25/10/2018
La Importancia de Mantener los Inyectores Limpios
Los inyectores son electroválvulas que se abren y se cierran de manera muy precisa para inyectar, mediante pulverizaciones, combustible a la cámara de combustión. Allí, en el caso de los motores diésel, el combustible se mezcla con aire a alta presión y temperatura dentro del cilindro, inflamándose rápidamente de forma espontánea, y provocando la combustión.

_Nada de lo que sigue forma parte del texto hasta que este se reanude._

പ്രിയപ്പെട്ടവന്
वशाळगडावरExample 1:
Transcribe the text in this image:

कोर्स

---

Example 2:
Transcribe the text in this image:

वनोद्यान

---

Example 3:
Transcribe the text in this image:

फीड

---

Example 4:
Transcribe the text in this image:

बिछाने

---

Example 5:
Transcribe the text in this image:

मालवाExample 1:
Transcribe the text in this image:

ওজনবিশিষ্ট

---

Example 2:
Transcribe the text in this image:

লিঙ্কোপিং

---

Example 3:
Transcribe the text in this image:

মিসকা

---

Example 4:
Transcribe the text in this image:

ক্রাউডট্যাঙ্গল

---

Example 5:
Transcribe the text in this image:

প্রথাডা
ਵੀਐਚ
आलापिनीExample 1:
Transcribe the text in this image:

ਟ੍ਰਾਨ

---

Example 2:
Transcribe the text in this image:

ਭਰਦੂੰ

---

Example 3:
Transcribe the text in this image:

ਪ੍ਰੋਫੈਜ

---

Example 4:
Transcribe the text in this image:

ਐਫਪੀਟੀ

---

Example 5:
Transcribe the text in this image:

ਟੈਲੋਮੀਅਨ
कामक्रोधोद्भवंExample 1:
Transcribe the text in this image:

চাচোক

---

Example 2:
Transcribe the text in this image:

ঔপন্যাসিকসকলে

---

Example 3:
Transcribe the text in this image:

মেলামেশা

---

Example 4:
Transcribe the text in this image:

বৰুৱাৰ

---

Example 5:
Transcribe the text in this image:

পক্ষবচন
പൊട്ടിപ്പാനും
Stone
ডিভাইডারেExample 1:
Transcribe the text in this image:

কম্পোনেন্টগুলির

En el caso de los motores gasolina, será necesaria una chispa generada por las bujías para que ocurra la combustión y el motor arranque.

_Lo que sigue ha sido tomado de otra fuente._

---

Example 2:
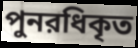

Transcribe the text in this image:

পুনরধিকৃত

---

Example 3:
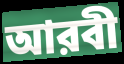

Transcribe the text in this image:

আরবী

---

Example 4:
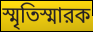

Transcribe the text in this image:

স্মৃতিস্মারক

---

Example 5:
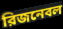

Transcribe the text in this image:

রিজনেবল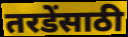
तरडेंसाठी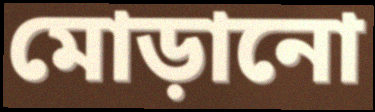
মোড়ানোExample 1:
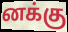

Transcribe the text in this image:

னக்கு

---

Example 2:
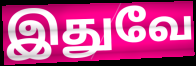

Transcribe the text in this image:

இதுவே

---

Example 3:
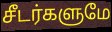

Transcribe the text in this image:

சீடர்களுமே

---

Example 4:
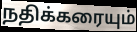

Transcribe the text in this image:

நதிக்கரையும்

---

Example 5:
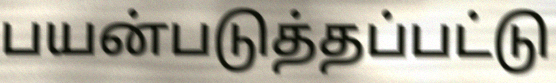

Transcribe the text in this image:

பயன்படுத்தப்பட்டு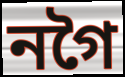
নগৈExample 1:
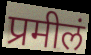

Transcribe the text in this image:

प्रमीलं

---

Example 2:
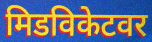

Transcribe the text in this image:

मिडविकेटवर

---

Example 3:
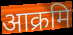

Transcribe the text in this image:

आक्रमि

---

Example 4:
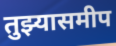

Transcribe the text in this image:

तुझ्यासमीप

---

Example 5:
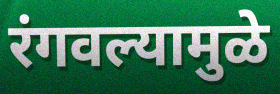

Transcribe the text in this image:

रंगवल्यामुळेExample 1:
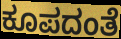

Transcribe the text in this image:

ಕೂಪದಂತೆ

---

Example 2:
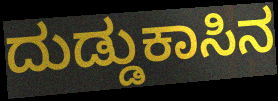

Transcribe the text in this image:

ದುಡ್ಡುಕಾಸಿನ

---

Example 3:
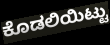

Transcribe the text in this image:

ಕೊಡಲಿಯಿಟ್ಟು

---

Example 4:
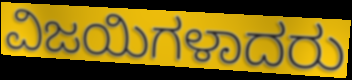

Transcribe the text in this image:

ವಿಜಯಿಗಳಾದರು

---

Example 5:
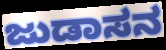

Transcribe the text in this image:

ಜುಡಾಸನ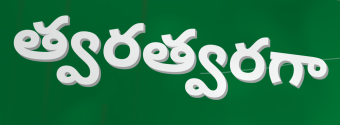
త్వరత్వరగాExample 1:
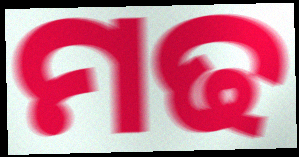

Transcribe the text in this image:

ମଢ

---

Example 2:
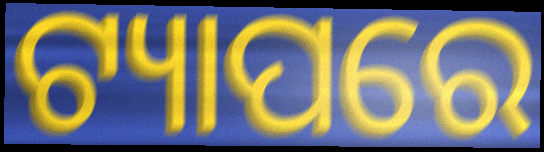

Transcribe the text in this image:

ଟ୍ୟାପରେ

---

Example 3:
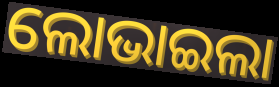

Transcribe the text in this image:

ଲୋଭାଇଲା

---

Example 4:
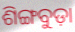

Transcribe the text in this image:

ଶିଙ୍ଗବୁଡ଼ା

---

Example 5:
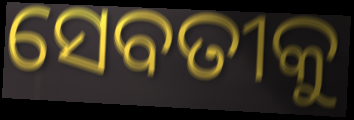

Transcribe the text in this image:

ସେବତୀକୁ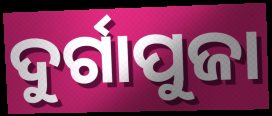
ଦୁର୍ଗାପୁଜା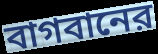
বাগবানেরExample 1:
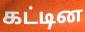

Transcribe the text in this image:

கட்டின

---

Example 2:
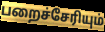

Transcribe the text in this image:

பறைச்சேரியும்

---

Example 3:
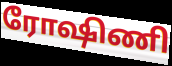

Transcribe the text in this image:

ரோஷிணி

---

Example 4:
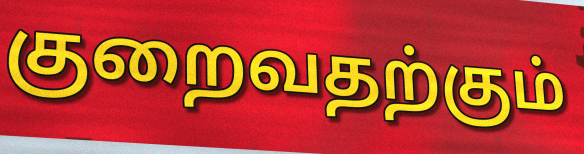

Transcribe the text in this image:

குறைவதற்கும்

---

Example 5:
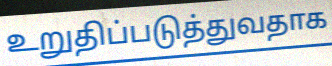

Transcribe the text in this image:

உறுதிப்படுத்துவதாக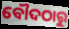
ବୌଦଠାରୁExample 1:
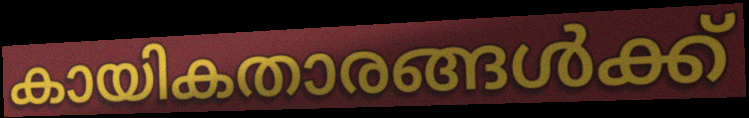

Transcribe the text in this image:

കായികതാരങ്ങൾക്ക്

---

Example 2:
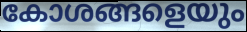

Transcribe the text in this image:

കോശങ്ങളെയും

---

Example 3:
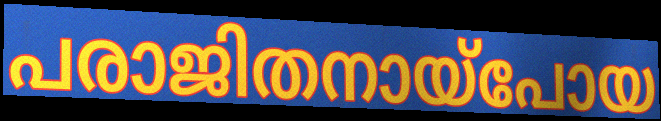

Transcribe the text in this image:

പരാജിതനായ്പോയ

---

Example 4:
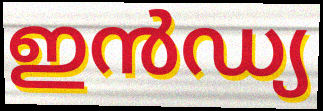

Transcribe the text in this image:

ഇൻഡ്യ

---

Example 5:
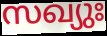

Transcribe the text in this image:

സഖ്യുഃ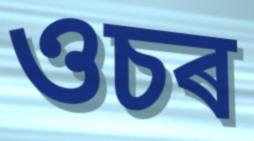
ওচৰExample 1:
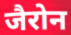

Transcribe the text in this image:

जैरोन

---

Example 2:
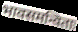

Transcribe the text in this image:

भावसमन्विताः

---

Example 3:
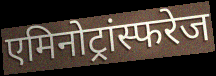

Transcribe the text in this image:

एमिनोट्रांस्फरेज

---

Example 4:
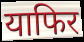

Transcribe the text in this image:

याफिर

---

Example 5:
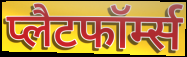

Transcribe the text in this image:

प्लैटफॉर्म्स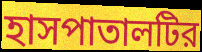
হাসপাতালটির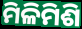
ମିଳିମିଶି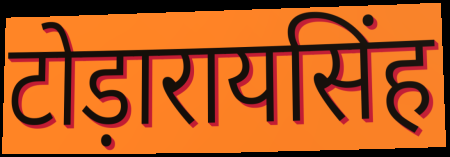
टोड़ारायसिंहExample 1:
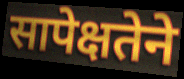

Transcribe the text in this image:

सापेक्षतेने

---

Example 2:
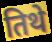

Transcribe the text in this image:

तिथे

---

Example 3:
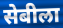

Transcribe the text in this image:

सेबीला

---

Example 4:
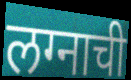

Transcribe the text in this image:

लग्नाची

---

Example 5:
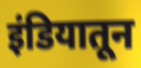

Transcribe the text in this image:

इंडियातून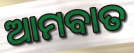
ଆମବାତ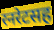
रनरेटसहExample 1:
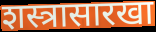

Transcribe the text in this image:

शस्त्रासारखा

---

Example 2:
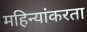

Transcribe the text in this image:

महिन्यांकरता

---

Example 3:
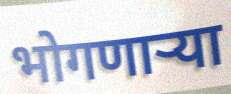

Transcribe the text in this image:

भोगणाऱ्या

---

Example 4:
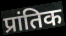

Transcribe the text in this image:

प्रांतिक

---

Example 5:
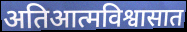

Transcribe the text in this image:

अतिआत्मविश्वासात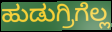
ಹುಡುಗ್ರಿಗೆಲ್ಲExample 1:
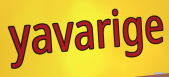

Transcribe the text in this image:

yavarige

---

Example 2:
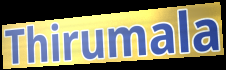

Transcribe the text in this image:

Thirumala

Como cualquier otra parte del motor, los inyectores también sufren desgaste y acumulan cierta suciedad con el tiempo. Es habitual que el propio combustible contenga residuos, que, habitualmente, se quedan en el filtro de combustible, pero es normal que algunos traspasen el filtro y entren en el sistema.

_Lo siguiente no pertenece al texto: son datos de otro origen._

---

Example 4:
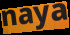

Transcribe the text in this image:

naya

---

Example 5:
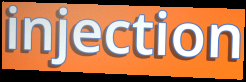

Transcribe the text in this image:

injectionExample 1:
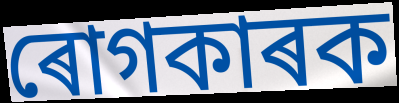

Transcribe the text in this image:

ৰোগকাৰক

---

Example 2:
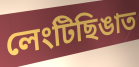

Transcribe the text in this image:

লেংটিছিঙাত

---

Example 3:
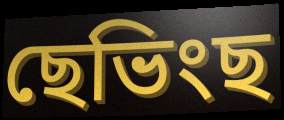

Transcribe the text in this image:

ছেভিংছ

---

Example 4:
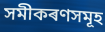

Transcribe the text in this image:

সমীকৰণসমূহ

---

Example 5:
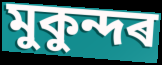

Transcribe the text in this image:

মুকুন্দৰ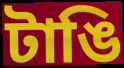
টাঙিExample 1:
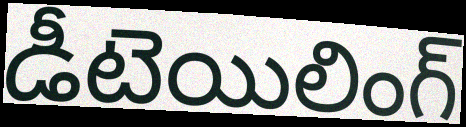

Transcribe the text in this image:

డీటెయిలింగ్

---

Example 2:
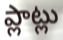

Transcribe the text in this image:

ప్లాట్లు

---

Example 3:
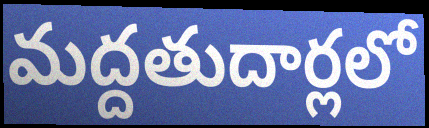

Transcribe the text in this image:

మద్దతుదార్లలో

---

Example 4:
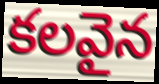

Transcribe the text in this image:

కలవైన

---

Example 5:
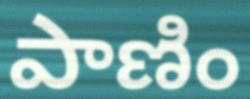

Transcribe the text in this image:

పాణిం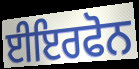
ਈਇਰਫੋਨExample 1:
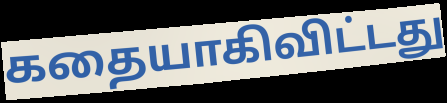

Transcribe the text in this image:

கதையாகிவிட்டது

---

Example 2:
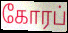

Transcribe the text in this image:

கோரப்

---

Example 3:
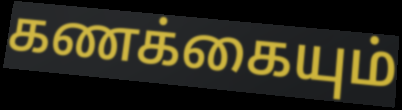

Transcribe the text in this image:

கணக்கையும்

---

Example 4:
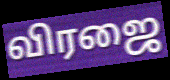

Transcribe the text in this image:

விரஜை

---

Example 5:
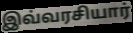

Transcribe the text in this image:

இவ்வரசியார்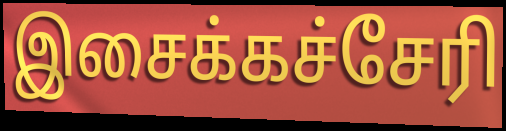
இசைக்கச்சேரிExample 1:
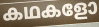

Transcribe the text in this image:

കഥകളോ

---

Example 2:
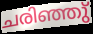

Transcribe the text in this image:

ചരിഞ്ഞു്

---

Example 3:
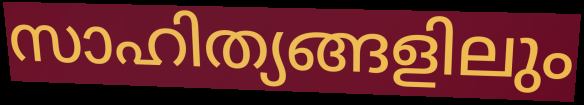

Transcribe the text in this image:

സാഹിത്യങ്ങളിലും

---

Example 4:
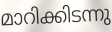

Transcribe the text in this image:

മാറിക്കിടന്നു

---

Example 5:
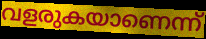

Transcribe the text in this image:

വളരുകയാണെന്ന്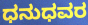
ಧನುಧವರ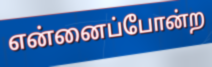
என்னைப்போன்றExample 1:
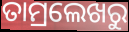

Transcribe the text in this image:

ତାମ୍ରଲେଖରୁ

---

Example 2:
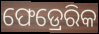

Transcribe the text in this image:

ଫେଡ୍ରେରିକ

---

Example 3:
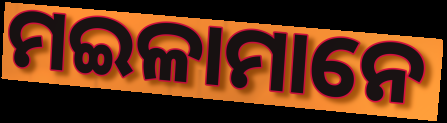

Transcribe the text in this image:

ମଇଳାମାନେ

Cuando los inyectores están sucios, la pulverización de combustible se vuelve irregular, provocando fallos en el motor. Si la suciedad no es excesiva, estos fallos pueden ser leves, como que simplemente notemos los conocidos “tirones” cuando aceleramos y desaceleramos o que notemos un incremento de emisiones por el escape. Sin embargo, cuando la suciedad es muy acusada, se puede llegar a bloquear alguno de los inyectores, dejando de funcionar el cilindro al que alimenta de combustible dicho inyector.
La mejor opción en estos casos es la prevención y, para ello, desde Krafft recomendamos utilizar con regularidad aditivos específicos pre-combustión para la limpieza de inyectores, como el aditivo de gama profesional Wynn’s Diesel Extreme Cleaner, para motores diésel, o el aditivo Wynn’s Petrol Extreme Cleaner, para motores gasolina. Estos aditivos se añaden al depósito de combustible y van arrastrando la suciedad acumulada en los inyectores, realizando una limpieza de los mismos y restableciendo una correcta combustión, mejorando así el rendimiento del motor. Este tipo de aditivos, además, protegen y lubrican eficazmente los inyectores y mantienen limpias las válvulas EGR, ayudando también a reducir las emisiones que estén provocadas por una mala combustión.